This isn’t really a Thanksgiving column. It’s more of a Christmas column. Well, actually, it is a Thanksgiving column, because it’s about being thankful enough for your blessings that you share them at Christmas.
I thought I’d share these thoughts early enough that you could put them into practice over the next month if you would like. Over the last six months, three of my favorite people have left this earth to step into the presence of the Lord. Their absences mean that I’m going to be losing two favorite holiday traditions.
After Mr. Bobo’s wife died, he went for eight years without a Christmas tree. He didn’t think he missed it, until the day I showed up on his doorstep with a tree, lights, decorations, and a treetop angel. Tears ran down his cheeks when the tree was set up and lighted.
“How do I get this angel to stop blinking?” I mumbled to myself as I read the instructions but still couldn’t figure it out. A little of a blinking angel goes a long way, and it was making me nervous.
“I love that it blinks!” he exclaimed. “It is the most beautiful angel that I have had to privilege to view. I believe I shall name her ‘Ronda’ for the angel who has brought this beautiful tree.”
The next day, he called. “I sat here late into the night and watched this wonderful tree and angel. It has brought me such joy. Words can never express how indebted I am to you for this gift.”
I bought him a remote so he could easily turn on and off the lights. For four years, it was the happiest gift I gave — a decorated Christmas tree to a man lonely for his departed wife and living in a retirement community. Every year, he would call several times to tell me how much enjoyment the tree brought him. He would insist that friends come to see it.
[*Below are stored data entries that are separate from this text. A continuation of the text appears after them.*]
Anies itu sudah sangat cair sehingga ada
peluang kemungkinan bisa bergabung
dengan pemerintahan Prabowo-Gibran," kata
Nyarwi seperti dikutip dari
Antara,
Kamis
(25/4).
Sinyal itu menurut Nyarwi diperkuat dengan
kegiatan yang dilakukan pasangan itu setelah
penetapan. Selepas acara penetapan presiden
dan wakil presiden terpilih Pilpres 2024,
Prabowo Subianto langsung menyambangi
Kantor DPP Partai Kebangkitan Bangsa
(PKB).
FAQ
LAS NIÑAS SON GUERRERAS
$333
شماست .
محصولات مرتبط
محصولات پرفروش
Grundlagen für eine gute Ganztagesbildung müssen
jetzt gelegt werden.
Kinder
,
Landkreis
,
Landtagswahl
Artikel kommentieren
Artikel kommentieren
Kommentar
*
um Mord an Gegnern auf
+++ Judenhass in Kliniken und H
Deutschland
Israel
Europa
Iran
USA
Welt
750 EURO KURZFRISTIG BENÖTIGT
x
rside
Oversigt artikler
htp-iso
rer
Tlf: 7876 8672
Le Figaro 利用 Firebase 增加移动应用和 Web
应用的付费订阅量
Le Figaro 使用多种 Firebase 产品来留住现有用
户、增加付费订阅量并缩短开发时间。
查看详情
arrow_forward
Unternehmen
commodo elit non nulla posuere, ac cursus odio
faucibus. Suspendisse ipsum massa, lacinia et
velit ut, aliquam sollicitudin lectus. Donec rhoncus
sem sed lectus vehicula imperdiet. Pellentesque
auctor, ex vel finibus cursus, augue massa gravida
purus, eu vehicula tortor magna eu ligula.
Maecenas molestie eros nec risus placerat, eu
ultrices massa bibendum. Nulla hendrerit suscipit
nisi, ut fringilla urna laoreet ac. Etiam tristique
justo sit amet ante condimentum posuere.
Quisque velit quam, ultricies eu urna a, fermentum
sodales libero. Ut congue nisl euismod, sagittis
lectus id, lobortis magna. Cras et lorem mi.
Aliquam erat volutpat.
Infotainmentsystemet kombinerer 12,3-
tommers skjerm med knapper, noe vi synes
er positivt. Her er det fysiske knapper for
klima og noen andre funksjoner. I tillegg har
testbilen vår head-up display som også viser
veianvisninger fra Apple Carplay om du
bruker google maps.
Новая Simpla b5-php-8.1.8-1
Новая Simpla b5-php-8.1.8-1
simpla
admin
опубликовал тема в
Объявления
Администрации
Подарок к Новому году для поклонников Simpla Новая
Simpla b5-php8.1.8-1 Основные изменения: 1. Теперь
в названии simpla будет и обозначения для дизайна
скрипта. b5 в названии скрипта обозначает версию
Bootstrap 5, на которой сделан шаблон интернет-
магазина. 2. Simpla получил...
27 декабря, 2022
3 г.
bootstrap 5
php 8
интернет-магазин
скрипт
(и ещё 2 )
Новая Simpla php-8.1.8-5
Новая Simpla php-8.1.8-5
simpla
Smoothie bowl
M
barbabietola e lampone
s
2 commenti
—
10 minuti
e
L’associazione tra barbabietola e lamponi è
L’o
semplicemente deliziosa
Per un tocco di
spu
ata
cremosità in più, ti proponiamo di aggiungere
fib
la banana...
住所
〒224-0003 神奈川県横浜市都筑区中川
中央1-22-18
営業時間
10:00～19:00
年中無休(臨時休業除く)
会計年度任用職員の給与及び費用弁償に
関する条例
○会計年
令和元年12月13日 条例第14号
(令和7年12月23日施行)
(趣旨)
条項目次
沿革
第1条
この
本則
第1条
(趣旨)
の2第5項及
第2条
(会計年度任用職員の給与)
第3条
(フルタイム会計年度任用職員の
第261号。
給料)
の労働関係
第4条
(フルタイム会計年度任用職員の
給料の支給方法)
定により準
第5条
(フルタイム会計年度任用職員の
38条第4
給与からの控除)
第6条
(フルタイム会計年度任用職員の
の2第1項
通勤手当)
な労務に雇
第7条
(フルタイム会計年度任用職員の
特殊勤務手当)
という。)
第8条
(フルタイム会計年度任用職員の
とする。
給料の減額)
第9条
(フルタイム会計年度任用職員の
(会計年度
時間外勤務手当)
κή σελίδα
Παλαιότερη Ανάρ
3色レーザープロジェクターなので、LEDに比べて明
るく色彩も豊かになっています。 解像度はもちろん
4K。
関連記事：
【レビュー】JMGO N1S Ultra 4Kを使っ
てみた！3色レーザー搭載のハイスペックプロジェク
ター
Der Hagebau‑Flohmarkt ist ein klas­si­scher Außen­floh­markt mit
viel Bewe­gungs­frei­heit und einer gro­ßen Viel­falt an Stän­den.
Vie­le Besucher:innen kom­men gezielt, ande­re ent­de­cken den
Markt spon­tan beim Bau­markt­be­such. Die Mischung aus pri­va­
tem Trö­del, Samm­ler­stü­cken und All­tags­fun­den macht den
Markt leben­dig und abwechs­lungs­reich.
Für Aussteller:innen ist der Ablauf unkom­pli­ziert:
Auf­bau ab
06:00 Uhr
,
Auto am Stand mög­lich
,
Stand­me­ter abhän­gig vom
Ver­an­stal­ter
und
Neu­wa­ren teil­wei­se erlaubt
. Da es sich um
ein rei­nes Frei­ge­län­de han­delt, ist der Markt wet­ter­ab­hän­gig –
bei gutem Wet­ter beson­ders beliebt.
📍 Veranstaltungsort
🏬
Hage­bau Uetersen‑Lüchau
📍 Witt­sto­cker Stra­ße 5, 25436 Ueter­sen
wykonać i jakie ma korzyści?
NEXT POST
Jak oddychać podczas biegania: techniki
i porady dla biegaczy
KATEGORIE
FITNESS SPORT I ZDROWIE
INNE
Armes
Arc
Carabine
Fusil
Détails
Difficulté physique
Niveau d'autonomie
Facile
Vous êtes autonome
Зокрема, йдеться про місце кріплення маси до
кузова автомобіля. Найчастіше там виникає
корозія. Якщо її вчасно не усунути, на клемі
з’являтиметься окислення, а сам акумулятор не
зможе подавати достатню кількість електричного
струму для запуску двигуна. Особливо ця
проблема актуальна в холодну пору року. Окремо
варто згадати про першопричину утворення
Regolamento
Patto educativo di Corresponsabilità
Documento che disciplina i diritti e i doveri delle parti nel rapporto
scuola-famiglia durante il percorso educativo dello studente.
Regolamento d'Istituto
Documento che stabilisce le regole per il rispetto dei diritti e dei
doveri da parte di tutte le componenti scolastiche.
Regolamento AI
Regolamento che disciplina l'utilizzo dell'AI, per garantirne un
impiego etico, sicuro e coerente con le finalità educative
I shall miss terribly putting up that tree for my dear Mr. Bobo because it gave me joy to repay a similar kindness. Many years ago, I was facing a lonely Christmas, too, and, disheartened, I wasn’t planning on having a tree. My sweet friend, Reid, showed up at the door with a big, freshly cut pine and set it up. It was the most cherished tree of my life so giving one to Mr. Bobo was simply paying forward the kindness that Reid gave me.
My dear friends, Guy and Pinky, are gone, too, this Christmas. For the past few years, they had been growing wearier and feebler. While Pinky gave me a subscription to Southern Living every year, I had given her casseroles and desserts so that when she hosted her precious family — her happiest tradition — she would not have to worry so much about cooking. It meant more to her than any jewel or book I could have given.
Every year, the readers of my weekly newsletter submit names of those who are elderly, lonely or shut-in and would appreciate receiving a card in the mail. I post the list, then readers select names and mail a card to cheer someone’s day. Some even take the time to mail a card of cheer and encouragement to every person on the list. It is humbling and heart-warming to learn how many days are cheered by our annual Christmas card list.
As you reflect on your many blessings and celebrate them for Thanksgiving, please think of how you can share those blessings during Christmas. A card, a casserole or a Christmas tree could be the most important gift you give. I guess what it boils down to is this: A merry Christmas starts with a happy, blessed Thanksgiving. This year, let us all not just give thanks for our blessings; let’s share our blessings with others during the Christmas season.